People high in Machiavellianism—marked by a willingness to manipulate people for one’s own benefit—experienced many of these same emotional struggles, the study found.
“Machiavellians attain their goals by manipulating a predictable social system. Similarly, narcissists maintain their grandiose self-concept by seeking affirmation from others in social settings,” the researchers write in the paper on their findings. “Therefore, individuals who are higher in Machiavellianism and narcissism may perceive the pandemic as a threat to the social stability that they rely on to exploit others and support their sense of superiority.”
But this wasn’t the case for people with psychopathic or sadistic tendencies.
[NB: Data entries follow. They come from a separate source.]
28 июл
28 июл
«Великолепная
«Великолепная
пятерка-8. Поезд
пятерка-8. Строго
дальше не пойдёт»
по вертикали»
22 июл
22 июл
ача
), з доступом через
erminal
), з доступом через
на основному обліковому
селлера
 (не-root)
People with psychopathic tendencies simply had fewer positive emotions, whereas sadists actually had more positive emotions.
Psychopathy and sadism are both characterized by their antisocial behavior, the researchers note, so it’s possible these folks cared less about social instability than people like narcissists who actually thrive on contact with others.
“Social instability may be threatening to narcissists because they rely on social feedback to support their grandiose self-concept,” the researchers explain.